Instructions for the task: How many lines of the data include the string "initialized"? State the number and nothing else.

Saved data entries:
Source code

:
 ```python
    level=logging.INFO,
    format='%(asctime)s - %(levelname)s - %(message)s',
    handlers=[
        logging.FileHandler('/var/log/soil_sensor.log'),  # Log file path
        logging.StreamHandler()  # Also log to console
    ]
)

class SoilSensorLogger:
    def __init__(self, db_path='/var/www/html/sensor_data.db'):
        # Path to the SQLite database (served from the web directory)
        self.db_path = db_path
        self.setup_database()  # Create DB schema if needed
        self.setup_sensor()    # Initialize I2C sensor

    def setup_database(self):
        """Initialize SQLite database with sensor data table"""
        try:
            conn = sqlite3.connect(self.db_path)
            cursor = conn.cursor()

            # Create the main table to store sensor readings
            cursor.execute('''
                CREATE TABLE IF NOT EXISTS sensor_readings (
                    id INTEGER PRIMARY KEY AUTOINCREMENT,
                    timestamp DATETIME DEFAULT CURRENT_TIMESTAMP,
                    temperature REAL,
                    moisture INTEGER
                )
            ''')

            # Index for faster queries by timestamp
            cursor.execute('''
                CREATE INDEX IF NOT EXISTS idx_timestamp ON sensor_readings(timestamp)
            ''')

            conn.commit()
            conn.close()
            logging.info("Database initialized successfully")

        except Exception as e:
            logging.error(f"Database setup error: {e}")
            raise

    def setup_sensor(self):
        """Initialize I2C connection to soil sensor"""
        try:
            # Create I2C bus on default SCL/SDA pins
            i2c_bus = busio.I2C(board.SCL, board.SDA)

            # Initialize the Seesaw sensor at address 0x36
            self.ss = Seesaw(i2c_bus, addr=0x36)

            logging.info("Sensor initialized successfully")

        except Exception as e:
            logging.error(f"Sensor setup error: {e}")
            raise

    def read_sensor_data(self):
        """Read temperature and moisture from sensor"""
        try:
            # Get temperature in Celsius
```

Answer to the exercise: 2